The result is a stiff, swollen joint — often the knee, but not always. Sometimes the joint turns red, and there may be fluid build-up. The episode is usually brief, and limited to one joint; occasionally it occurs in corresponding joints on both sides of the body, but this is rare. It may also switch sides suddenly.

In addition to the knees, the hips, ankles, elbows, and wrists can also by stricken by Lyme arthritis. The arthritis comes and goes, sometimes accompanied by a fever. If left untreated, the infection can permanently damage the joint cartilage.

What’s Happening Here?

Most physicians agree that Lyme arthritis results when Borrelia spirochetes enter the cartilaginous tissue of a joint. With their tough corkscrew shape, they’re uniquely suited to bore into the cartilage. The resulting inflammation (as with other symptoms) is most due to the toxic waste products they produce.
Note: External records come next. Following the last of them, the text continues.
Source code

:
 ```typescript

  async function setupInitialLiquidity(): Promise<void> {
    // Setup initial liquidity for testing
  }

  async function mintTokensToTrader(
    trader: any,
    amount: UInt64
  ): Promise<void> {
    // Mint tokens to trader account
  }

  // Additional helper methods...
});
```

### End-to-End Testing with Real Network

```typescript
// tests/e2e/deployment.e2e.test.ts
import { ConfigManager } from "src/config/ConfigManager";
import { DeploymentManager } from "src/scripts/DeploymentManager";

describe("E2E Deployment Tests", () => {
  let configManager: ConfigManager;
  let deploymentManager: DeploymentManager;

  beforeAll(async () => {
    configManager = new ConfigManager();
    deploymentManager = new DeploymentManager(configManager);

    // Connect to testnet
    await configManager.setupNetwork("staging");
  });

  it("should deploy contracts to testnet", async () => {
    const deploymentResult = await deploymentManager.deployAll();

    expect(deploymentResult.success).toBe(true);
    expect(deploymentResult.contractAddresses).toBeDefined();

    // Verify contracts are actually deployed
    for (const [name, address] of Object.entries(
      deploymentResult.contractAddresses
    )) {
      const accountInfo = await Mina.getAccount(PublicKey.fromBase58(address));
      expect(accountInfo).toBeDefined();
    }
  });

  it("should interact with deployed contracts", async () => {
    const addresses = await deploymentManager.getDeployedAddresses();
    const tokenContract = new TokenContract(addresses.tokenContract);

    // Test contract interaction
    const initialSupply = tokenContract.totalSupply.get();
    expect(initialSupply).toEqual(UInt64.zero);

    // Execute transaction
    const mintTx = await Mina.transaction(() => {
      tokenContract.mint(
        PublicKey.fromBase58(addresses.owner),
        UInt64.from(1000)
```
Some doctors blame the arthritis on autoimmune reactions in the post-infection phase, especially when it occurs after standard antibiotic treatment. As discussed in an earlier article, a Borrelia infection may be able to short circuit the body’s immune system so that it later attacks its own cells, thinking they’re Borrelia.

That said, some researchers have photographed Borrelia spirochetes in cartilage cells, and others have cultured them from cartilaginous tissues.

What’s the Treatment?

Lyme arthritis usually responds well to aggressive antibiotic treatment. In most cases, oral antibiotics, especially doxycycline, are sufficient. In extreme cases, you may need an intravenous course of ceftriaxone or penicillin to effectively treat the infection.

For the pain, expect to receive prescription non-steroidal inflammatory drugs (NSAIDs) such as Tylenol, backed up with ibuprofen and aspirin. Other palliative treatments may include a draining of joint fluid called a “joint aspiration,” and even the surgical removal of the inflamed joint lining.

Lyme arthritis episodes typically pass within a few weeks — but don’t expect the arthritis to go away completely until you completely kick your LD infection. As one of the chief chronic Lyme DiseaseĀ  symptoms, it’s not going to give up without a heck of a fight.